Once, when asked about the abundance of text in his work, Ed Ruscha explained, “I just happened to paint words like someone else paints flowers.”1 Indeed, language remains the artist’s most consistent subject, one whose form and meaning he has continuously explored over more than six decades.
In 1961, one year after completing his studies at the Chouinard Art Institute (now CalArts) in Los Angeles, where he had initially enrolled as a commercial art student, Ruscha spent several months traveling through Europe. For Zone, produced while he was in Paris, Ruscha placed a found scrap of paper, shaped vaguely like a US state, under the work’s evenly spaced title. It captures not only his interest in the collages of Kurt Schwitters, particularly the German artist’s use of discarded materials, but also the influence of his apprenticeship at a small press, where he learned to handset type, in 1958.
While Ruscha was initially drawn to language through printed matter, such as magazines, comics, and newspapers, he would exploit the elastic scale of words—their “no-size”2 quality—in order to monumentalize them through painting. Commercial logos, onomatopoeias, or guttural sounds became the focal point of compositions in the early 1960s. The bold and precise lettering in paintings such as OOF reveals his attentiveness to typography, just as the chosen text highlights the embodied nature of language: both its impression of a gut punch and our tendency to sound it out.
The sonic aspect of language fueled other developments in Ruscha’s work. His fondness for “the sound of the number 26”3 led to the conceptualization of his first artist’s book, Twentysix Gasoline Stations. Its title dictated its straightforward premise: 26 snapshots of gasoline stations encountered while on the road between Los Angeles and his hometown of Oklahoma City. In a move typical for Ruscha, whose motifs often migrate across mediums, one of the Texas gas stations became the subject of a large painting and several prints. Standard Station, for instance, depicts this example of roadside architecture against a vibrant gradated sky, the outsized brand name transforming the structure into signage.
Ruscha continued to investigate the materiality of language through both illusionistic and literal means. The letters in Rancho appear to have spontaneously cohered from a viscous puddle, while those in his monumental drawing Spread were formed with tobacco and rendered backwards on the verso, as if seeping through the paper. Ruscha would often swap oil paint and graphite for organic and unconventional materials such as blackberry juice, chocolate, egg yolk, shellac, and gunpowder in order to experiment with the legibility and permanence of letter forms—often interfering with their potential to communicate, both in the present and into the future.

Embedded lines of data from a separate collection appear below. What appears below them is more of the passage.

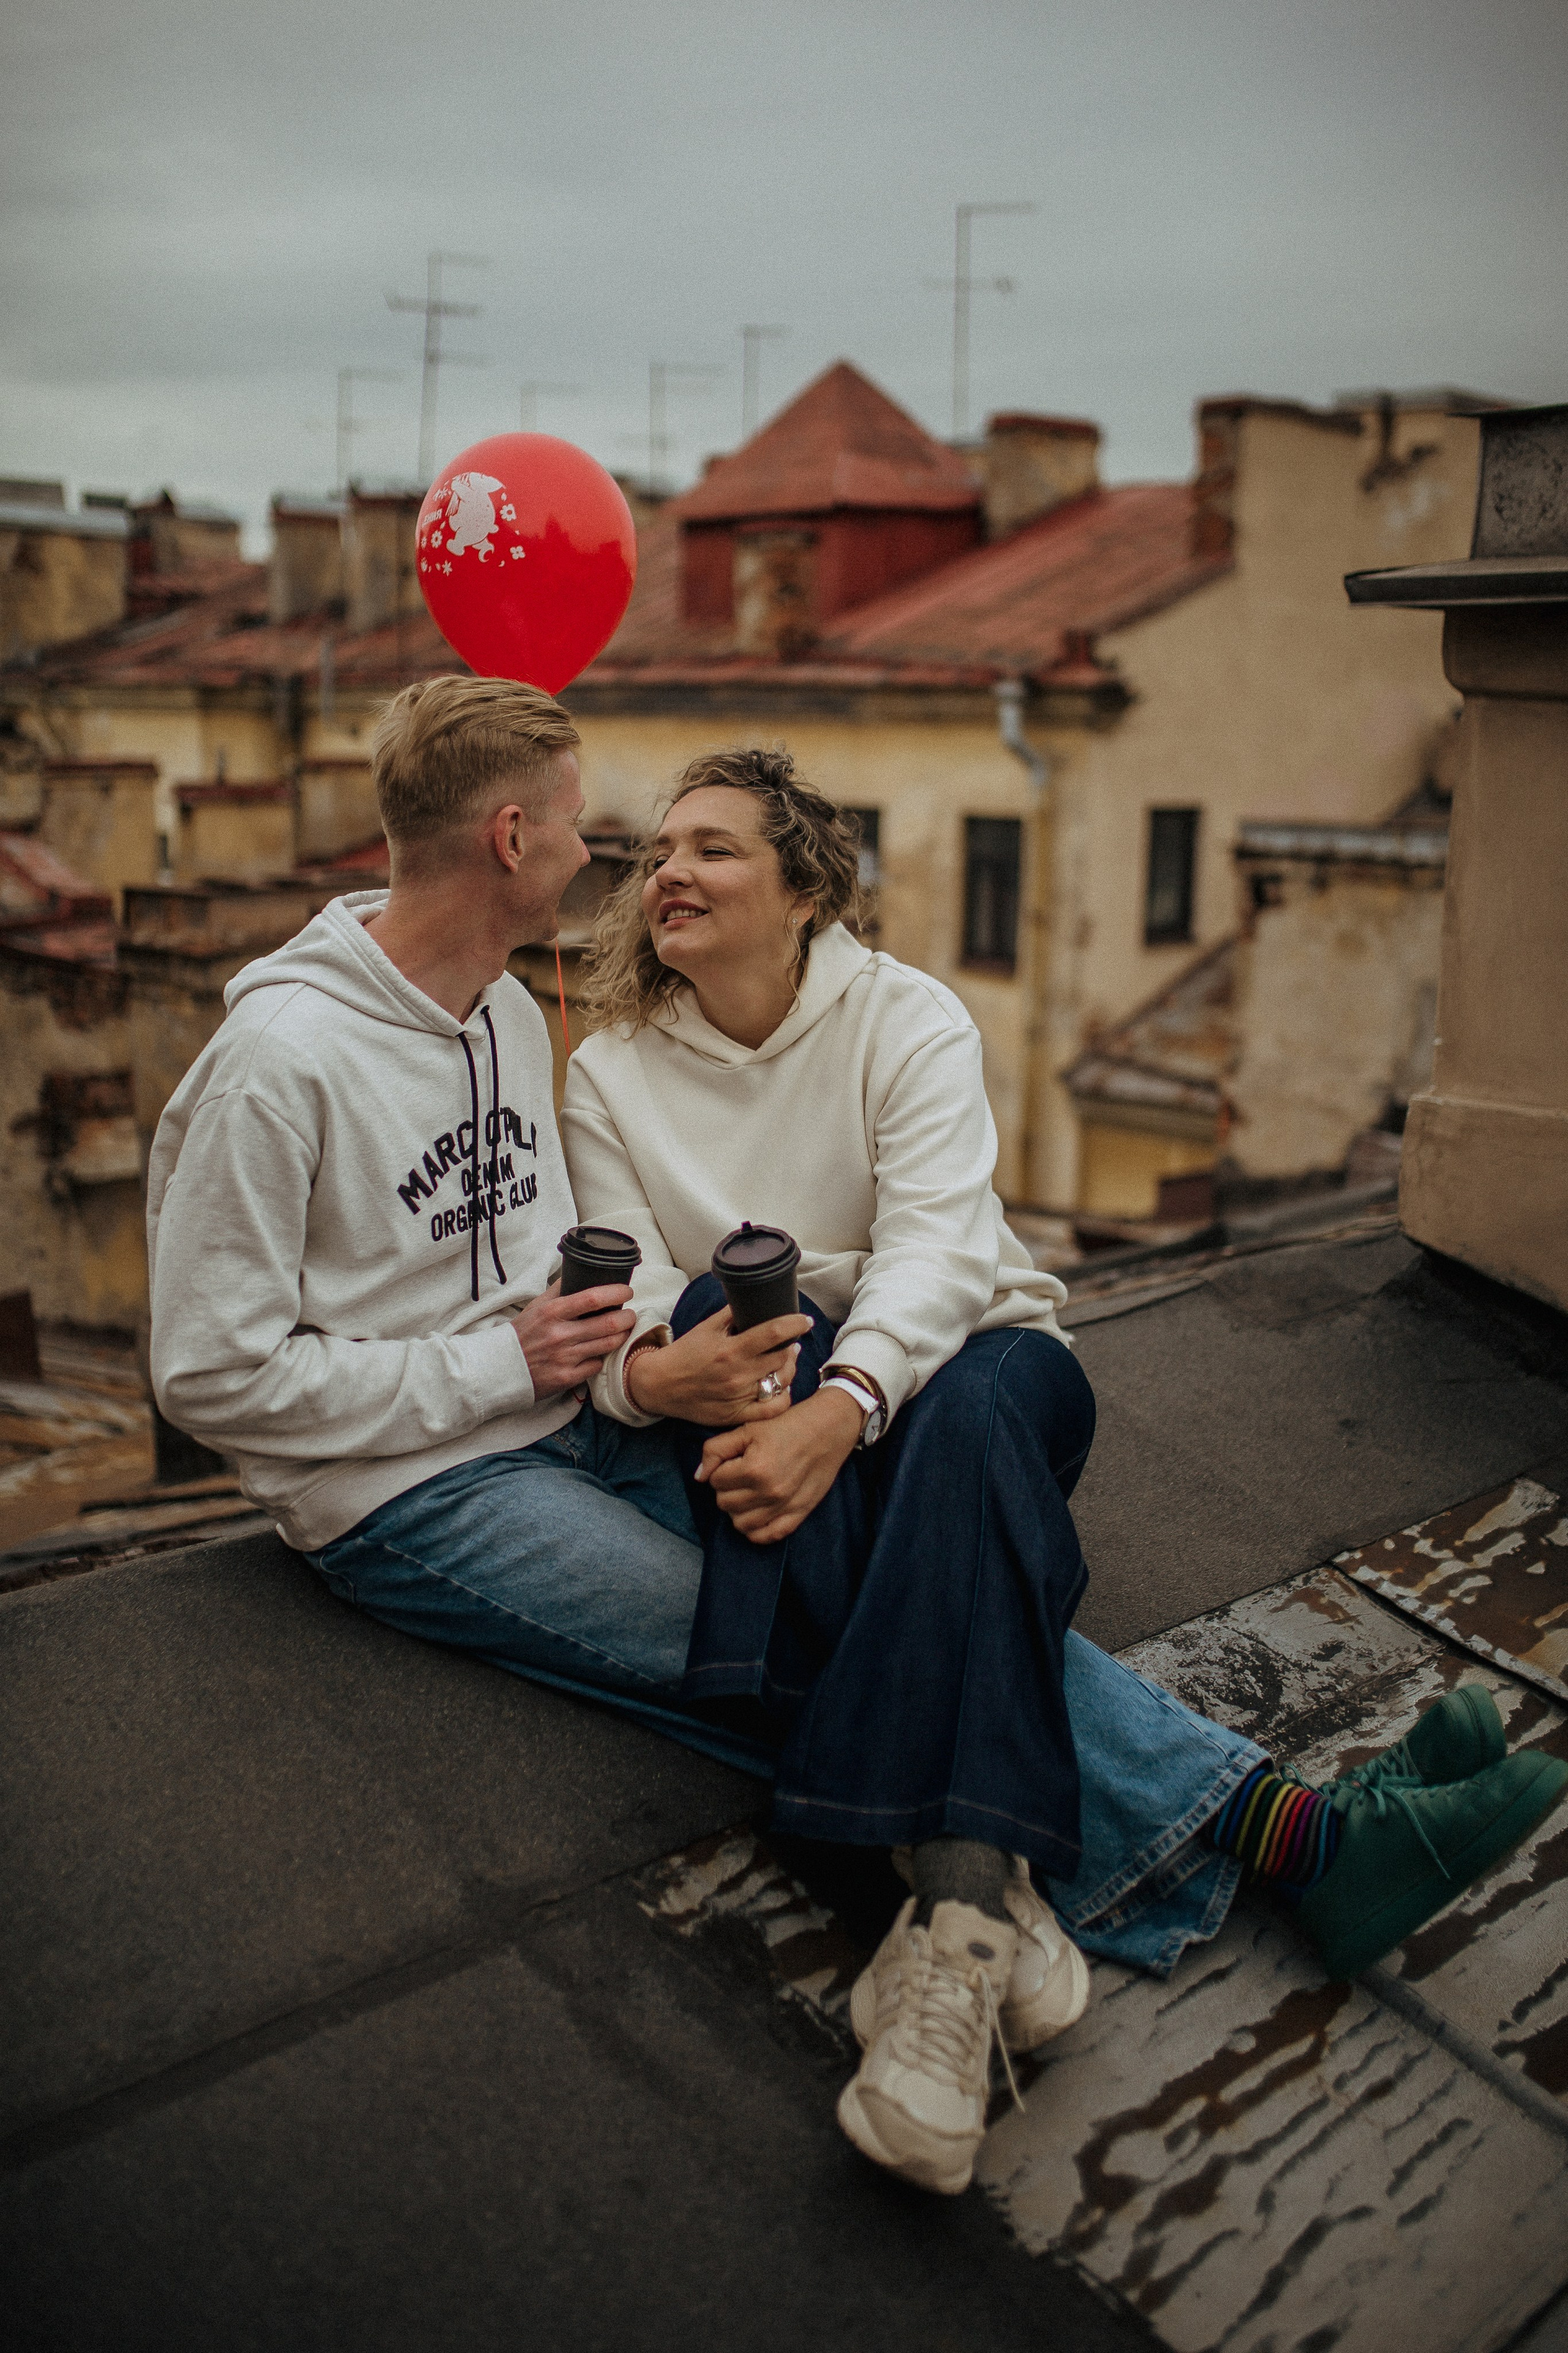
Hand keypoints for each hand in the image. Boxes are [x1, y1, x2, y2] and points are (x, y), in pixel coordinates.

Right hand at [511, 1279, 634, 1400]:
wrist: (501, 1368)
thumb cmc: (522, 1334)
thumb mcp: (536, 1306)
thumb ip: (559, 1290)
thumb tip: (580, 1272)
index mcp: (552, 1312)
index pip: (592, 1298)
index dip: (616, 1293)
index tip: (626, 1291)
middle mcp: (560, 1335)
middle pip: (609, 1323)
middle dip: (627, 1317)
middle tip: (629, 1314)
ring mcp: (565, 1358)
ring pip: (608, 1345)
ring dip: (621, 1336)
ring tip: (622, 1330)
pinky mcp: (567, 1378)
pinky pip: (596, 1365)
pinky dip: (602, 1358)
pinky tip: (600, 1352)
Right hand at [623, 1307, 810, 1426]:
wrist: (660, 1385)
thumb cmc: (685, 1353)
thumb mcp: (706, 1327)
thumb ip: (732, 1313)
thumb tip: (755, 1299)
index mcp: (730, 1350)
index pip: (774, 1333)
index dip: (795, 1324)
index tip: (805, 1320)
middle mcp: (737, 1375)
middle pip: (782, 1358)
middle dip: (792, 1346)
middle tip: (791, 1341)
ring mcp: (738, 1398)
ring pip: (780, 1382)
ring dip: (789, 1368)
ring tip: (787, 1359)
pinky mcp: (736, 1415)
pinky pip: (772, 1409)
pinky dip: (784, 1397)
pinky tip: (783, 1387)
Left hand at [695, 1386, 863, 1542]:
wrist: (828, 1428)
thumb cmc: (787, 1425)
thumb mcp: (748, 1428)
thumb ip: (717, 1450)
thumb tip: (699, 1476)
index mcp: (753, 1468)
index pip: (715, 1482)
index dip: (720, 1470)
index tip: (733, 1462)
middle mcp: (768, 1492)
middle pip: (725, 1504)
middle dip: (726, 1489)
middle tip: (739, 1476)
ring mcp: (784, 1506)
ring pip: (740, 1523)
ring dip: (738, 1510)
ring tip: (748, 1493)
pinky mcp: (799, 1514)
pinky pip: (767, 1536)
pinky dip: (756, 1529)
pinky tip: (757, 1513)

In the 1970s, Ruscha began piecing words together into evocative statements that were often overheard in conversation or on the radio and puzzlingly decontextualized. His pastel Thick Blocks of Musical Fudge, for instance, conjures vivid and surreal images (chocolate piano keys come to mind). Borrowing from the language of cinema, The End reproduces the closing title card of a black-and-white film, luxuriating in the scratches and flaws inherent to this medium. The two short words capture that familiar moment when the score swells and the viewer is dropped from the suspended fantasy back into the reality of their theater seat.